The details of this information remain sketchy, although the report suggests that French carriers are concerned that Apple’s contracts hold back competition by setting excessively high quotas for iPhone sales, thereby making it difficult to assign marketing resources to rival smartphones. While no one is forcing the operators to sell the iPhone, they really want to do so because customers want it, and that means agreeing to Apple’s demands. The terms of such contracts are always secret.
Here’s a statement sent out on Friday by Antoine Colombani, spokesman for Competition Commissioner Joaquín Almunia:
“The markets for smartphones and tablets are very dynamic, innovative and fast-growing. Samsung’s growing market position and the success of Google’s Android platform are good reasons to believe that competition is strong in the markets for smartphones and tablets.
“The Commission has been made aware of Apple’s distribution practices for iPhones and iPads. There have been no formal complaints, though. The Commission is currently looking at the situation and, more generally, is actively monitoring market developments. We will intervene if there are indications of anticompetitive behaviour to the detriment of consumers.”
I find it hard to believe this will come to anything. As the statement suggests, iOS devices are not the only game in town — in fact, the iPhone only has around 25 percent share of the smartphone market across the five biggest European economies. Apple certainly has a lot of weight to throw around in the mobile market, but nowhere near enough as to constitute a monopoly.
A good (though not perfect) point of comparison here would be Intel, which found itself the subject of a $1.45 billion EU fine back in 2009 for abuse of its dominant position.
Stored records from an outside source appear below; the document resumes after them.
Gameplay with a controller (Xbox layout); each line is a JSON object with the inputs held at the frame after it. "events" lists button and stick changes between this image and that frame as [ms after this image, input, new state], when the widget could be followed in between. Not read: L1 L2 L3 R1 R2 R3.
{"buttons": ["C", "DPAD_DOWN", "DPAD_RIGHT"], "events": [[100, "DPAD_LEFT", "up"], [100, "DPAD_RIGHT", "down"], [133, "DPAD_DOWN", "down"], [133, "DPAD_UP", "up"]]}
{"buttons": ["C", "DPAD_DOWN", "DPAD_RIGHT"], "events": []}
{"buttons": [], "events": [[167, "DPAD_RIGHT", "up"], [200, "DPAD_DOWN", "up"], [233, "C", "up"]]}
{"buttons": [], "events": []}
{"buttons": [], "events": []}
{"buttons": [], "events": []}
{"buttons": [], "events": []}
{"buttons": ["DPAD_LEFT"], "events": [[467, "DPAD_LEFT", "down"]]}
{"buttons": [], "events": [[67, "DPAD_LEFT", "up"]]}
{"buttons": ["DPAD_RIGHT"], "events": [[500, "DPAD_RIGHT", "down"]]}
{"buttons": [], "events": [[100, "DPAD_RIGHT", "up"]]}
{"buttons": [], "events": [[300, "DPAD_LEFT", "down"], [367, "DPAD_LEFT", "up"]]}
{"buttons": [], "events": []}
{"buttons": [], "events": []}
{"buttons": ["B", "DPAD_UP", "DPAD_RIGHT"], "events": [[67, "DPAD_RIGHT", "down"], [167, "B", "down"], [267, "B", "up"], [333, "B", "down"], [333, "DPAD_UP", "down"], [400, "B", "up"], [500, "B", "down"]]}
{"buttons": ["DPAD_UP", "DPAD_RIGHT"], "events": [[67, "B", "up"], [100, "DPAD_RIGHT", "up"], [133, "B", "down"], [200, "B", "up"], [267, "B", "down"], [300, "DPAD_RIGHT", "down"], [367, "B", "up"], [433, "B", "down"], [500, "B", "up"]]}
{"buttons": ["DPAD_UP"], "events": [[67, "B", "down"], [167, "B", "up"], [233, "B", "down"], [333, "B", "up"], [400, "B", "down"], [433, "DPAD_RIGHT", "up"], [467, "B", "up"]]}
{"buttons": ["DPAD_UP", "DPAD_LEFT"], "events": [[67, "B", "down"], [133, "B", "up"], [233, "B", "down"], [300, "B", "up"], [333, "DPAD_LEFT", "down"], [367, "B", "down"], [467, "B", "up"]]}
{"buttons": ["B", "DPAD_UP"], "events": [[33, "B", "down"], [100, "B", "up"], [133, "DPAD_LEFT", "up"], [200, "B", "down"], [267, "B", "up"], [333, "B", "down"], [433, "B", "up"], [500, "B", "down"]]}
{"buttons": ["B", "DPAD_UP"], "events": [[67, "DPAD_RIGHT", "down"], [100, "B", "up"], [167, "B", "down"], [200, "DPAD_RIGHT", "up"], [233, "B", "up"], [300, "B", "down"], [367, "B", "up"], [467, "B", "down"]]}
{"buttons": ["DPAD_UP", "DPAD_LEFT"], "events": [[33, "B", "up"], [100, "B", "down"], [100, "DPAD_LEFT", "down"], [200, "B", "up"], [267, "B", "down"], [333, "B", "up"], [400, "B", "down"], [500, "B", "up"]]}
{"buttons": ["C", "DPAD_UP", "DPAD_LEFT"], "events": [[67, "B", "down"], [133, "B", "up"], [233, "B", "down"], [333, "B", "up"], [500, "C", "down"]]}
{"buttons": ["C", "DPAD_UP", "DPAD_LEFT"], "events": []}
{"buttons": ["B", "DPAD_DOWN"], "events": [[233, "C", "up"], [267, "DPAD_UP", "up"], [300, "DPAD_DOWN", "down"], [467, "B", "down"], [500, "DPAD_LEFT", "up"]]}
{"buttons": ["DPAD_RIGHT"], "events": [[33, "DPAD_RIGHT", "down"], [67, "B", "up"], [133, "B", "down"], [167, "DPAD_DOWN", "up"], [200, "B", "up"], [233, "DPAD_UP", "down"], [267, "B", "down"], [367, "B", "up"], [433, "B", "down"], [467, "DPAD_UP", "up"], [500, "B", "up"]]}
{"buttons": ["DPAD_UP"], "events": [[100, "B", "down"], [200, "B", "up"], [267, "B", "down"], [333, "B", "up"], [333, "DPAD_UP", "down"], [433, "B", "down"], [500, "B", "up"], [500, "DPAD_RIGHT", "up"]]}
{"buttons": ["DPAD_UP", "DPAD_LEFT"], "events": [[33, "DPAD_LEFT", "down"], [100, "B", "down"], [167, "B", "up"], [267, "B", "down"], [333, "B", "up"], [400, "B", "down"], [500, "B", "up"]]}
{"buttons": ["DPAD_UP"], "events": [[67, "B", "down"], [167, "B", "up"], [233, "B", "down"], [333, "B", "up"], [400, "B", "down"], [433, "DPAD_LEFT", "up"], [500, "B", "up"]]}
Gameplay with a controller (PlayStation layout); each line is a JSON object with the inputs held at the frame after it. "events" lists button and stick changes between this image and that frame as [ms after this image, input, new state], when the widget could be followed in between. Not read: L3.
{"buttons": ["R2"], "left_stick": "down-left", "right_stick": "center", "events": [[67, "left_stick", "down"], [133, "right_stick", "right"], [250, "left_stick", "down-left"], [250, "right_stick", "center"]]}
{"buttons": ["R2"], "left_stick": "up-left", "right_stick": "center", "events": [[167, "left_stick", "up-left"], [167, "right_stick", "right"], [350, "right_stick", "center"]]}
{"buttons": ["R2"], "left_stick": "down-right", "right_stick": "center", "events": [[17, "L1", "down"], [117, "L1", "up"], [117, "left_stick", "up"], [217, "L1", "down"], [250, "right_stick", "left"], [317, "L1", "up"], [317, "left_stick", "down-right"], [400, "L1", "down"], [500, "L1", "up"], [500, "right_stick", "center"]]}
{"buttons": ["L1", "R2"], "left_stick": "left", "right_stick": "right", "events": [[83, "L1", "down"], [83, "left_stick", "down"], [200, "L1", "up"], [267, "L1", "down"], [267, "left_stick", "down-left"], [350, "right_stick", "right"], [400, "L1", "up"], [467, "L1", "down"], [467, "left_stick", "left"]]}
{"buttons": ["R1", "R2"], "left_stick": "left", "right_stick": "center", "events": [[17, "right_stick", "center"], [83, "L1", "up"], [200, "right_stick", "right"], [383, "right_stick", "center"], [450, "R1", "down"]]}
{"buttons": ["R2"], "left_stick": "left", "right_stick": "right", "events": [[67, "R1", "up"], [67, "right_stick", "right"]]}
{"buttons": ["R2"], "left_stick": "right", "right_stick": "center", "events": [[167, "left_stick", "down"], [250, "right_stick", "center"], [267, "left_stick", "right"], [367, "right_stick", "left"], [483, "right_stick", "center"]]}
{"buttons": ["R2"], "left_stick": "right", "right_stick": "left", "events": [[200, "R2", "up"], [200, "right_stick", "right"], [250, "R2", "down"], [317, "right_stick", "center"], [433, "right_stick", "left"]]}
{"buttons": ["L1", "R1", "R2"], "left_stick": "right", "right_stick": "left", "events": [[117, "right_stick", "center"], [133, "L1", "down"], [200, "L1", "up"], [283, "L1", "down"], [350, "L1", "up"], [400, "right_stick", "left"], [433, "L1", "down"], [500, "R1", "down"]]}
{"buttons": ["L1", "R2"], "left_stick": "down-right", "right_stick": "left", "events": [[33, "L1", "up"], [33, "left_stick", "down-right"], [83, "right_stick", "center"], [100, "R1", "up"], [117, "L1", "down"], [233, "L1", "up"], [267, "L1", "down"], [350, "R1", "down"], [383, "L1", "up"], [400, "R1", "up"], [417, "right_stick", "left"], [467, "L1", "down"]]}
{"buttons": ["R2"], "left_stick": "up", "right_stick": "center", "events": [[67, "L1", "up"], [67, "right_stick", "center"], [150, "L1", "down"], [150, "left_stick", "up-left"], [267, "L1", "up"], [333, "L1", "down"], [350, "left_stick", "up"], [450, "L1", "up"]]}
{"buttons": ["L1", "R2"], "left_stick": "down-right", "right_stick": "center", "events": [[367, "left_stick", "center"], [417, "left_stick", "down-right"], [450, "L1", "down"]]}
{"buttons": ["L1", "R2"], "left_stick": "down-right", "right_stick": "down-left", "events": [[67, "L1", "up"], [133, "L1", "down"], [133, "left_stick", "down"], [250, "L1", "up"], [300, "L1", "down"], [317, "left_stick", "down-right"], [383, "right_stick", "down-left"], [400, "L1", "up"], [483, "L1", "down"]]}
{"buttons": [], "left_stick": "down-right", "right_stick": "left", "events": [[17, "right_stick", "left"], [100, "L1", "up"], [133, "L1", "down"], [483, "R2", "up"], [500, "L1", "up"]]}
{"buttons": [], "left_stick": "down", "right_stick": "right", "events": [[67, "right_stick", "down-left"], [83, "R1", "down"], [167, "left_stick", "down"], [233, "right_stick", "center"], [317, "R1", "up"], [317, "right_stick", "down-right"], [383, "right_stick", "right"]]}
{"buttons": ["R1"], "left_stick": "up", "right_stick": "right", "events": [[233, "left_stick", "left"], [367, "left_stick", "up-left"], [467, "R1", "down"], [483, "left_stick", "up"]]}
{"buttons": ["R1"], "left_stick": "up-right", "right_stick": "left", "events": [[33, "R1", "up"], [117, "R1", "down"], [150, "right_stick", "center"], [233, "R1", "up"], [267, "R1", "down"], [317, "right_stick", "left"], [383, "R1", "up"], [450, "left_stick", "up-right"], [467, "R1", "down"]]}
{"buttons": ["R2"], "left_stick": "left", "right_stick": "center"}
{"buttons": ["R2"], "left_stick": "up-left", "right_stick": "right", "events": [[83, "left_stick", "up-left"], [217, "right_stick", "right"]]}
Intel, which utterly dominated the x86 processor market as it does now, gave secret kickbacks to computer manufacturers and retailers for not stocking AMD-based products. It even paid manufacturers to delay or cancel the launch of non-Intel products.
That was a clear-cut case of illegal practices, hurting consumers by limiting their choices. It’s hard, if not impossible, to argue that consumers in the EU do not have easy access to non-Apple mobile devices. In the Intel case, those manufacturers and retailers did not seriously have the option of telling the chipmaker to show itself the door. In this Apple business, the anonymous carriers in question could likely have done what U.S. Cellular did, and just not stock the iPhone. There are plenty of alternatives.
I suspect that the carriers in this situation are simply trying to weaken Apple’s hand in contract negotiations, and that the Commission is highly unlikely to step in and help.